In reply to by Anonymous

It's possible I am misunderstanding you about shift+click, but I think actually you are misunderstanding how it works. MuseScore has two different types of selection: individual selections and range selections. The latter is what draws the blue box. Click by itself on an element selects that element as an individual selection only. Shift+click creates a range selection. If an element or range was already selected, the new range extends from there to the element you shift+clicked. If nothing was selected already, shift+click will create a range selection for just that note or rest. If you shift+click something other than a note or rest, you are asking MuseScore to extend the range selection to something other than a note or rest, which does not compute. Don't think of shift+click as the "select a measure" command because it is not - it is the "extend a range selection to this note or rest" command.

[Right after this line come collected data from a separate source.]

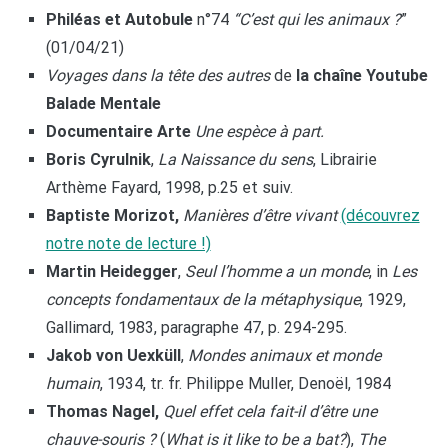
Philéas et Autobule
n°74
“C’est qui les animaux ?
”
(01/04/21)
Voyages dans la tête des autres
de
la chaîne Youtube
Balade Mentale
Documentaire Arte
Une espèce à part.
Boris Cyrulnik
,
La Naissance du sens
, Librairie
Arthème Fayard, 1998, p.25 et suiv.
Baptiste Morizot,
Manières d’être vivant
(découvrez
notre note de lecture !)
Martin Heidegger
,
Seul l’homme a un monde
, in
Les
concepts fondamentaux de la métaphysique
, 1929,
Gallimard, 1983, paragraphe 47, p. 294-295.
Jakob von Uexküll
,
Mondes animaux et monde
humain
, 1934, tr. fr. Philippe Muller, Denoël, 1984
Thomas Nagel,
Quel effet cela fait-il d’être une
chauve-souris ?
(
What is it like to be a bat?
),
The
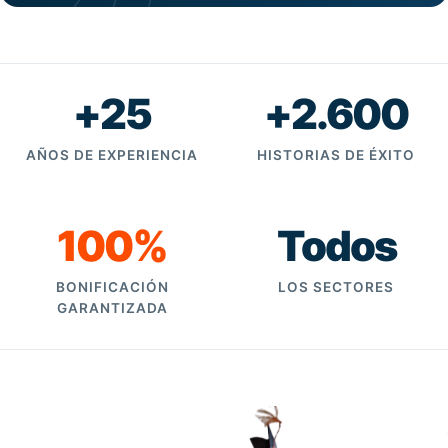
+25
+2.600
AÑOS DE EXPERIENCIA
HISTORIAS DE ÉXITO
100%
Todos
BONIFICACIÓN
LOS SECTORES
GARANTIZADA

Selecting a measure is done by clicking an empty spot within the measure - with or without shift. It's not normally that hard to find an empty spot, but if you are zoomed out far or have an unusually dense measure, you can also use click the first note, shift+click last as I said before. Or click any note, ctrl+shift+left to extend to the beginning, ctrl+shift+right to extend to end. I suppose some special additional modifier like ctrl+shift+click could be used as yet another way to select a measure. But FWIW, I select sentences in word processors with ctrl+shift+right/left, same way I select measures in MuseScore.

Shift+up/down *does* extend the current selection up or down one staff. Shift+left/right, again, extends a selection one note/rest at a time. I did mispeak about the diatonic transposition shortcut - it's alt+shift+up/down. Ctrl+shift+down is the shortcut for creating cross-staff notation in piano music (or other instruments with multple staves). But these should all work perfectly consistently. If you have a particular score and a particular sequence of steps that shows otherwise, please post the score and give precise step by step instructions to reproduce the bug, but it does work consistently in all cases I have tried.